== ZU ERLEDIGENDE AUFGABE ==
Gib aus dem Text über Verschlusssysteme von Pistolen den Teil zwischen „Verschlusssysteme von Pistolen“ und „zu finden sind.“ wortgetreu aus, beide Stellen eingeschlossen.

== TEXTABSCHNITT ==
Verschlusssysteme von Pistolen
Halbautomatische Pistolen gibt es seit dem Ende des 19. Jahrhunderts. Wegen der Komplexität ihres Mechanismus und wegen immens vieler technischer Neuerungen, die im Laufe der Jahre zu verzeichnen waren, ist die Anzahl der diversen Pistolenverschlusssysteme inzwischen fast nicht mehr zu überblicken. Wir werden uns daher auf die wichtigsten Arten konzentrieren, auf die, die heutzutage immer noch in modernen Pistolen zu finden sind.
Der Kammerstengelverschluss
Kammerstengelverschlüsse, häufig bei Repetierbüchsen zu finden, werden für einschüssige Pistolen zum Silhouettenschießen auf weite Entfernungen verwendet. Praktisch sind diese Pistolen extrem verkürzte, einschüssige Büchsen. Je nach verwendetem System ist die Kammer oder Hülse mit einer unterschiedlichen Anzahl von Verriegelungswarzen, vorne und/oder hinten befindlich, versehen. Beim Verschließen der ,,Drehkammer“ greifen die Verriegelungswarzen in dafür vorgesehene Aussparungen in der Hülse und bilden so während der Schussabgabe eine feste Einheit. Eine dieser Silhouettenpistolen ist etwa die Remington XP-l00, die ebenfalls über einen Drehkammerverschluss nach Mauserart verfügt. Ein anderes, einfacher konstruiertes Beispiel ist die Deutsche Anschütz-Silhouettenpistole.
Der Kammerverschluss ist ein sehr robustes und zuverlässiges Verschlusssystem, das extrem hohen Gasdruck ,,verdaut“ und damit auch für stärkste Kaliber geeignet ist.

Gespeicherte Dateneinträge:
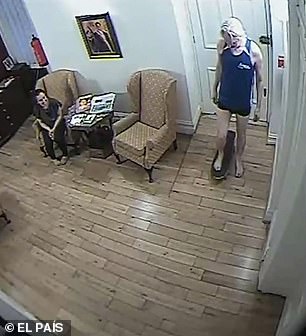
Locate an element on the screen. This screenshot has width=306, height=336. fire extinguisher is located at coordinates (36, 52).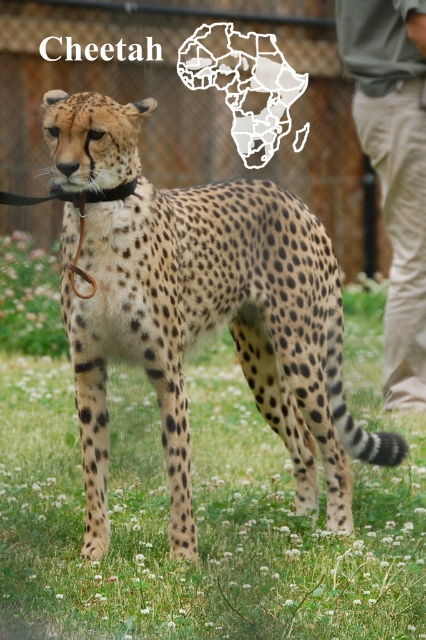
Identify the location of green grass at center. (204, 513).

Consider the image. Is green grass at center above spotted fur cheetah at center?

No.

Describe the element at coordinates (204, 513) in the screenshot. I see `green grass at center` at that location.

You are a GUI agent. You are given a task and a screenshot of the screen. Output one action in this format:
    pyautogui.click(x=<x>, y=<y>)
    Task: Click on the green grass at center
    
    Given the screenshot: What is the action you would take?
    pyautogui.click(x=204, y=513)

Is spotted fur cheetah at center smaller than black leather neckband at center?

Actually, spotted fur cheetah at center might be larger than black leather neckband at center.

Between point (310, 352) and point (34, 200), which one is positioned behind?

Positioned behind is point (310, 352).

The width and height of the screenshot is (426, 640). Identify the location of spotted fur cheetah at center. (201, 310).

Does point (52, 570) come closer to viewer compared to point (14, 202)?

No, it is behind (14, 202).

Is green grass at center wider than black leather neckband at center?

Correct, the width of green grass at center exceeds that of black leather neckband at center.

Identify the location of green grass at center. This screenshot has width=426, height=640. (204, 513).

Find the location of a particular element. The image size is (426, 640). green grass at center is located at coordinates (204, 513).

== LÖSUNG ==
Verschlusssysteme von Pistolen
Halbautomatische Pistolen gibt es seit dem Ende des 19. Jahrhunderts. Wegen der Komplexität ihres Mechanismus und wegen immens vieler technischer Neuerungen, die im Laufe der Jahre zu verzeichnen waren, ist die Anzahl der diversen Pistolenverschlusssysteme inzwischen fast nicht mehr zu überblicken. Wir werden uns daher auf die wichtigsten Arten konzentrieren, auf die, die heutzutage immer noch in modernen Pistolen zu finden sind.